I have the one my late MIL bought new before she got married (DH is an only child) with all the attachments and manual. DH likes to use it and keeps it in good running order, I have used it a few times but prefer to use my modern machine. About 10 years ago we were in a singer store and noticed a few old machines so as a joke we told him what we had, singer with all the goodies and in a like new cabinet, what would he offer us for it? Would you believe $50? Yes we still have it LOL

Karen


----------



## PAcountry (Jun 29, 2007)

I have one its not in working order right now but it was my moms and she gave it to me about 4 years ago. I loved sewing on it when I was a kid. I want to get it running again but just never seems like the right time.
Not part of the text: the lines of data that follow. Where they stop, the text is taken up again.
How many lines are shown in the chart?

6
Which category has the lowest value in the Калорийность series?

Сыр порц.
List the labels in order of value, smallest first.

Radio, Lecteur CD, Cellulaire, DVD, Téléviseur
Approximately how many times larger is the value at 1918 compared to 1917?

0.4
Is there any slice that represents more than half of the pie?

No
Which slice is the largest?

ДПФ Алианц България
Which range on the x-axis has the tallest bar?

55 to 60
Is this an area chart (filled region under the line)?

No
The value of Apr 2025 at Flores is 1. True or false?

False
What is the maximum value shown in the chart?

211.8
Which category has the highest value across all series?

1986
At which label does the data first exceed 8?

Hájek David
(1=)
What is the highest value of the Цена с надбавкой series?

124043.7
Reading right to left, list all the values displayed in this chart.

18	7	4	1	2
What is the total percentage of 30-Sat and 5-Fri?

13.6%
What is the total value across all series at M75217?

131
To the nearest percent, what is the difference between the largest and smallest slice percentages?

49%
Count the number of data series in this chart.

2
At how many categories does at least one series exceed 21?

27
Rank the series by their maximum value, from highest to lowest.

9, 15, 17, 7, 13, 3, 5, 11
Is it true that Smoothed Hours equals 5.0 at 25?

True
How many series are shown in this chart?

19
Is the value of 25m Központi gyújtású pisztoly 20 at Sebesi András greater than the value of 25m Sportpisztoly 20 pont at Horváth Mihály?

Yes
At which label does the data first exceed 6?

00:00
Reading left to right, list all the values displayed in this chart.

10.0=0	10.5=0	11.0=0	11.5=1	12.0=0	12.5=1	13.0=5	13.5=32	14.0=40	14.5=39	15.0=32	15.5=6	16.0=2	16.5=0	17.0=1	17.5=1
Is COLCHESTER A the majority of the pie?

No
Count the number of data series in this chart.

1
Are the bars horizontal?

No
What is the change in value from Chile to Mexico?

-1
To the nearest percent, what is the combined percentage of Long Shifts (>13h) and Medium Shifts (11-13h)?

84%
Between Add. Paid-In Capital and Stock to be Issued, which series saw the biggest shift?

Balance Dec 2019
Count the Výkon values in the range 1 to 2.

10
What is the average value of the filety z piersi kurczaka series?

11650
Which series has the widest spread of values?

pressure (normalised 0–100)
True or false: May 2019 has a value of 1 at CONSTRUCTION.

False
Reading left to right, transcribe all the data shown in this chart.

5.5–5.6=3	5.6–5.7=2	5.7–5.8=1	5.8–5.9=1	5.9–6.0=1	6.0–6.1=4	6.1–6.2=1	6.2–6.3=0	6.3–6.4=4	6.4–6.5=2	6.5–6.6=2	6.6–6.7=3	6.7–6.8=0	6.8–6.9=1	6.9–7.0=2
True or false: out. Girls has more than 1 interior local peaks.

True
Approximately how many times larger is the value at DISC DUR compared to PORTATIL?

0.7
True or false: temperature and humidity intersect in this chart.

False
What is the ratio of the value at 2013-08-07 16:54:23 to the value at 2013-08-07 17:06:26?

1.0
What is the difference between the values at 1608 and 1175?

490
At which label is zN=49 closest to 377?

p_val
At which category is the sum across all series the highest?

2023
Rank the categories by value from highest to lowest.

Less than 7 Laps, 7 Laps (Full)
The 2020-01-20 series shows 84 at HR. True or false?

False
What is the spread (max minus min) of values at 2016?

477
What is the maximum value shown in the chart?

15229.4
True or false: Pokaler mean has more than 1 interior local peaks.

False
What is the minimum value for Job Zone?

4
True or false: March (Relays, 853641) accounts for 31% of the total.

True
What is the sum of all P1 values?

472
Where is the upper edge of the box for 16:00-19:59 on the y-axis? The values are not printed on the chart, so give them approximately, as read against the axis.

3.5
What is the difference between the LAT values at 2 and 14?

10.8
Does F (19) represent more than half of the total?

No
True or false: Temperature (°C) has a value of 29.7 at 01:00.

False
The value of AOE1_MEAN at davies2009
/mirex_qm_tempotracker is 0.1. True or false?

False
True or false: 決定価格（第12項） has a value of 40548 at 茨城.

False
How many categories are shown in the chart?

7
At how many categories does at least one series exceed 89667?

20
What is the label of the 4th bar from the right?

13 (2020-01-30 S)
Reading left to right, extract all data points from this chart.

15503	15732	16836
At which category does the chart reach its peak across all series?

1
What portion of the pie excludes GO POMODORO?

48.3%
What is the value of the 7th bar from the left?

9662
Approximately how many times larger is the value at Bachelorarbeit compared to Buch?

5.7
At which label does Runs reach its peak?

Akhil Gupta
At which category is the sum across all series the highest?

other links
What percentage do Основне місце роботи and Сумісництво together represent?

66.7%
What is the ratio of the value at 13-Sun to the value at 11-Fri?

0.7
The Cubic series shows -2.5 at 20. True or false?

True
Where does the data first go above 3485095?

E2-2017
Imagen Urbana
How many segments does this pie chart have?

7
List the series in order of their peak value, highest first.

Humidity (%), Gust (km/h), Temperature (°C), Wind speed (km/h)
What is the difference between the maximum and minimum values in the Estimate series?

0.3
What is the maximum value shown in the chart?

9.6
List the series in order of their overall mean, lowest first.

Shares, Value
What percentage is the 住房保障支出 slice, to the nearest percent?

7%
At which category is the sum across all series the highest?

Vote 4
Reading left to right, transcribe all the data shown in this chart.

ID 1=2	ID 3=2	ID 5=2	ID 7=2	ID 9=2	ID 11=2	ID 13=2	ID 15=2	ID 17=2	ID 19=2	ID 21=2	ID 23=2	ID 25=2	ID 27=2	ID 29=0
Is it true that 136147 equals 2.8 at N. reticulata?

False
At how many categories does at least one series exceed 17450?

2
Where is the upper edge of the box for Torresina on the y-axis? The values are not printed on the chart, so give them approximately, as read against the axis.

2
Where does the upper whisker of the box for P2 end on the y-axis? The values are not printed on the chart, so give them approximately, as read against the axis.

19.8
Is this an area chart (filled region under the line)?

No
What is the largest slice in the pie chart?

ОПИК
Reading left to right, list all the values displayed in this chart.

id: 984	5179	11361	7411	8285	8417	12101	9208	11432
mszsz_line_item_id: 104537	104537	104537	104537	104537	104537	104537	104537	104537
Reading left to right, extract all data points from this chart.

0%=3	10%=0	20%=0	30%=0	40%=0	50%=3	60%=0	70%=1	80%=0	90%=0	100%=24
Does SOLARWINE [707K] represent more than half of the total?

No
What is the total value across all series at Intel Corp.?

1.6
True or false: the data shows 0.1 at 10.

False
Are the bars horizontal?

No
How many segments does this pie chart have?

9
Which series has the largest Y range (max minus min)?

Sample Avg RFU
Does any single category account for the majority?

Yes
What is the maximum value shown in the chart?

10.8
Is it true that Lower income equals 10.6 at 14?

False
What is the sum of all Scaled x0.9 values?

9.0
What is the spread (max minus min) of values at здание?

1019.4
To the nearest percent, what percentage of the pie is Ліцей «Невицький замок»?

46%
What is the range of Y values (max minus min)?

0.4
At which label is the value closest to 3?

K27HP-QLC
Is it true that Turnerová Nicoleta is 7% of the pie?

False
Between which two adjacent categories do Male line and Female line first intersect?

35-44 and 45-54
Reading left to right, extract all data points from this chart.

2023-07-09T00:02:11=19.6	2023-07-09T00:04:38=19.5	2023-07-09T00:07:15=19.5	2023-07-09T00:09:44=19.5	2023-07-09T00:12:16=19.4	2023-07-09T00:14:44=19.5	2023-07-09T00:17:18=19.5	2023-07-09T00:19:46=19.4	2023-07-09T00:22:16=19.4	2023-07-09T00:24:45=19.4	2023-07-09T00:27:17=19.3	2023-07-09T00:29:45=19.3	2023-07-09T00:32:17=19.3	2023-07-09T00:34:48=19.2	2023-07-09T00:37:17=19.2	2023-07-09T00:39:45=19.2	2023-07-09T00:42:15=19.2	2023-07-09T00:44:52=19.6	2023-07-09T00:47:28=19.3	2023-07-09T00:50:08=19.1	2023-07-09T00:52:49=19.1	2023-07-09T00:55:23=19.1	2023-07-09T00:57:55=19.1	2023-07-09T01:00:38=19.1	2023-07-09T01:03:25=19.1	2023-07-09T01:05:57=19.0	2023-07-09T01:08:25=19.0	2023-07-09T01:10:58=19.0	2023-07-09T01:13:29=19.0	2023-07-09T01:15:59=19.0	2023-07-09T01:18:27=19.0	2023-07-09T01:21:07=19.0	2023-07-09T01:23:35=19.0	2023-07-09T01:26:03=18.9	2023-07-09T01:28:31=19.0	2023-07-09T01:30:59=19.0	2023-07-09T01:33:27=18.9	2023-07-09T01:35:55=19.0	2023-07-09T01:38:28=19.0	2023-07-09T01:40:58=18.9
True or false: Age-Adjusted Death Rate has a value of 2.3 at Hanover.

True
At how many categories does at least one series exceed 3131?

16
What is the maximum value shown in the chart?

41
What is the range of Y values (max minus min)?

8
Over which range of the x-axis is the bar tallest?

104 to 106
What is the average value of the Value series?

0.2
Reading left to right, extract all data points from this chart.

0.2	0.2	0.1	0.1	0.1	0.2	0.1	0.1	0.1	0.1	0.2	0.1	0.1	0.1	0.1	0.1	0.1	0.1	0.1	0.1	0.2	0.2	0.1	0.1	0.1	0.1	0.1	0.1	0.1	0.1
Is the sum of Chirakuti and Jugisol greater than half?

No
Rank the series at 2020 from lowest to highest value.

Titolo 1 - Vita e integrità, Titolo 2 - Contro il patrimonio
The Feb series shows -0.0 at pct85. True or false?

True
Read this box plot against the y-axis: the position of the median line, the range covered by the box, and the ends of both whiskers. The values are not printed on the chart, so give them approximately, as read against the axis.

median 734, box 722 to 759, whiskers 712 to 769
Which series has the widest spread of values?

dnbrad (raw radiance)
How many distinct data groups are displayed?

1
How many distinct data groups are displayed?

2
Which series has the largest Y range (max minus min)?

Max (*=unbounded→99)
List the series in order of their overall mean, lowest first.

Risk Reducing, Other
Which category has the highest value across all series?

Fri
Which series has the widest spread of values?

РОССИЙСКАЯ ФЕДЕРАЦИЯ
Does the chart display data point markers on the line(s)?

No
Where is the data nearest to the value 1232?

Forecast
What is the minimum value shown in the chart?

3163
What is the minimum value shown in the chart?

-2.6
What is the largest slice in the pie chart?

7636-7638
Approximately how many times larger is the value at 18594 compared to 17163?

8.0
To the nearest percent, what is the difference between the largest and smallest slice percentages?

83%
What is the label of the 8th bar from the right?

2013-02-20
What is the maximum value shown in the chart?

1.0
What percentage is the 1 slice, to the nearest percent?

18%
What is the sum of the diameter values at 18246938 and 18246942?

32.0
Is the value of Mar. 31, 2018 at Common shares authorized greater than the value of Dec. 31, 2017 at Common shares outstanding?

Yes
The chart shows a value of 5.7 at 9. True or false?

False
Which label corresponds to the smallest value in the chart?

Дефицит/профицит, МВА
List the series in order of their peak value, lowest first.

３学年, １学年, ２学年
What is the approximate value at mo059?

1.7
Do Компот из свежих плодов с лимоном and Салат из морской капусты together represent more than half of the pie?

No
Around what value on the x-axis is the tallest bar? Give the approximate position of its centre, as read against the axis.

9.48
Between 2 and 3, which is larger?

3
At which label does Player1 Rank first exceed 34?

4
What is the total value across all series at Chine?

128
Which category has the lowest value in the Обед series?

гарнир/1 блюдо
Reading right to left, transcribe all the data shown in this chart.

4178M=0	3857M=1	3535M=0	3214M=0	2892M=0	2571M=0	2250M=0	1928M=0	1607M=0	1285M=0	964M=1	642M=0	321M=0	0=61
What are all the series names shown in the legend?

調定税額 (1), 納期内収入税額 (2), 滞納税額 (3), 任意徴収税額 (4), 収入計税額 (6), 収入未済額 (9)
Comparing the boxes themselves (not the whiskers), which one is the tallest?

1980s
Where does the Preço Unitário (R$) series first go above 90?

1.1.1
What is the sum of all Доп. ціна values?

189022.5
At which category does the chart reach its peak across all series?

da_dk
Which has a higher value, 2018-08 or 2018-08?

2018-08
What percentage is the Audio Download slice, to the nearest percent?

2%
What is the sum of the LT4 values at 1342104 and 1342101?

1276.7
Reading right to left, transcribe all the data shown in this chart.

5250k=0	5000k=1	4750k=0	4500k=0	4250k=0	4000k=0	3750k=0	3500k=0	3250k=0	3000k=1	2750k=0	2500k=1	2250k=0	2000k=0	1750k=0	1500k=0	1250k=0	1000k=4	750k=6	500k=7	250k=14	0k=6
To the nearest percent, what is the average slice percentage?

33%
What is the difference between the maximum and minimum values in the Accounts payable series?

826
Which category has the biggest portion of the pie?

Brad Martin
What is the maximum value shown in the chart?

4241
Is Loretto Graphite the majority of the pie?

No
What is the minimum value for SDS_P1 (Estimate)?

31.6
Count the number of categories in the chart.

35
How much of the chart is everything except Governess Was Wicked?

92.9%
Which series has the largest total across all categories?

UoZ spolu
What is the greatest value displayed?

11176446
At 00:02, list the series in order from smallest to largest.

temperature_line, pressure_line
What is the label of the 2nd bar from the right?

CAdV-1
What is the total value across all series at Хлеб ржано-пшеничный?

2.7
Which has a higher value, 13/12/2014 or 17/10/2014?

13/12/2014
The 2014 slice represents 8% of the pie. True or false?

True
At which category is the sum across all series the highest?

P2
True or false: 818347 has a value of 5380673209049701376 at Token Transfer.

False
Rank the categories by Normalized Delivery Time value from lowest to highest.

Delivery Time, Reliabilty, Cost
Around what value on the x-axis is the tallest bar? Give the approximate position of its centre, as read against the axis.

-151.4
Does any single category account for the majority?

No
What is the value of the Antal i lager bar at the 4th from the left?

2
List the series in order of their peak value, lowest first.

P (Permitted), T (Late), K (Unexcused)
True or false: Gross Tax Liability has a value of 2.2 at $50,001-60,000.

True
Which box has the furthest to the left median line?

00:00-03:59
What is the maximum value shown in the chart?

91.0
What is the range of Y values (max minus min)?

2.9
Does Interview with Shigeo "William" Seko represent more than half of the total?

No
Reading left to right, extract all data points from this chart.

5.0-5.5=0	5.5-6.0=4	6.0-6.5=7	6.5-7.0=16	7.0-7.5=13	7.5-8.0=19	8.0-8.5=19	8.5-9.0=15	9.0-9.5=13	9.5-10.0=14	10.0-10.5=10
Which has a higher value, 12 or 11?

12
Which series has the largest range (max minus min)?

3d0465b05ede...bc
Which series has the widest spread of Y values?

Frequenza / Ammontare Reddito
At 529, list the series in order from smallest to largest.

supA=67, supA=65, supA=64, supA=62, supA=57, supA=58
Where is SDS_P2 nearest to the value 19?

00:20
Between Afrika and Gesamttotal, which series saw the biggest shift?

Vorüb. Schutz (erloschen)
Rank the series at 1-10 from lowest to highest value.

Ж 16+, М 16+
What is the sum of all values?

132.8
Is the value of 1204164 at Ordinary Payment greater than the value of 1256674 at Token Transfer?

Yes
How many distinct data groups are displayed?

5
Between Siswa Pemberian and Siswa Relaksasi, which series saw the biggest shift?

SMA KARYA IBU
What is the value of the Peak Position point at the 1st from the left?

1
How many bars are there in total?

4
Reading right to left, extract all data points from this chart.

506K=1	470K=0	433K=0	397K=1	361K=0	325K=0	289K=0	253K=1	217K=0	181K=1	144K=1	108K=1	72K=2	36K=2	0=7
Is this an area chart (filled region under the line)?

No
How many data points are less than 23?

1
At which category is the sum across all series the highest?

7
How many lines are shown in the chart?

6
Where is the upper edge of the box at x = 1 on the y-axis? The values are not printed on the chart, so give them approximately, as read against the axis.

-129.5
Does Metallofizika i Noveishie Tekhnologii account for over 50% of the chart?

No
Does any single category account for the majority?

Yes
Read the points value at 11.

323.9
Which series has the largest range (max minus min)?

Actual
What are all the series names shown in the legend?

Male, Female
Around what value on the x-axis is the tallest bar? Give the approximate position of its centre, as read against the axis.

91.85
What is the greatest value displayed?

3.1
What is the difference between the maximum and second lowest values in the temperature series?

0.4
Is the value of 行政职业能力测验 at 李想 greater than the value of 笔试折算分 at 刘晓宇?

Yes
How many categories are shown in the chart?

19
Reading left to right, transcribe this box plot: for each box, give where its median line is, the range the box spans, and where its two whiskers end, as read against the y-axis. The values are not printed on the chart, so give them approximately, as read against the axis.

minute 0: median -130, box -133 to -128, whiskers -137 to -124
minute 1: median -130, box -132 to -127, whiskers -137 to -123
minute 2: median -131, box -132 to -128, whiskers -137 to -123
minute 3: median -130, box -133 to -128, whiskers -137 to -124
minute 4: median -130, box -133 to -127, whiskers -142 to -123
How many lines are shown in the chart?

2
Before my mom gave it to me she was going to sell it the antiq dealer only wanted to give her 50 for it becasue in working order he said she could only get 150 out of it.
I see them all the time 150-200 so check around


----------



## simplefarmgirl (Mar 31, 2006)

wow around here if you can find one the run over $200-$300 even at yard sales.Saw one last year, beautiful conditions and all attachment, they wanted 300.00 at a yard sale, and it was worth it just didnt have the extra $300.00 for it Since i do have 2 regular machines


----------



## materursa (Feb 26, 2007)

Yes! I have a Singer model 66 Redeye and I love to sew on it. I have an electric (much more modern) machine, but it hasn't been used since I got my treadle up and going. You can buy a treadle for a whole lot of money, but if you look, you can find deals too. I bought one this spring that had attachments and a manual with it for $30 at a yard sale. Particularly for someone unfamiliar with treadles, I would suggest getting a Singer brand one. There's more information and parts available for them. I have also picked up several machine heads (no cabinet or treadle irons) for not much $5-$15. Some of these had been converted to electric with a potted motor on the back (which are easy to take off), and many of which are able to be converted to hand cranks. If you would care for links for information about use, cleaning, or dating, I'd be happy to share.

Amanda


----------



## Meg Z (Jun 8, 2004)

I learned on my grandmother's treadle, and inherited it, so I still have it to use. And I do use it occasionally. It has all the parts, feet, etc. It can't do any zigzag stitches of course, but it can do far more practical stuff than can my modern machine! With one foot, I can feed it three different fabrics...the bottom on will lay flat, the second will ruffle, and the third will turn into piping! 

Grandmother chose well. 

Meg


----------



## daisybell (Jul 13, 2007)

I have an old treadle and I really like it. My daughter would rather sew on it than anything else. You might check and see if you have a "freecycle.org" in your area and put a wanted on it. Someone might have one that they had forgot about. I did that for an old wringer washer and got one within a week, (after searching everywhere else for better than 2 years). I hope you can find one.


----------



## Delrio (Mar 11, 2007)

I would love to find one!!


----------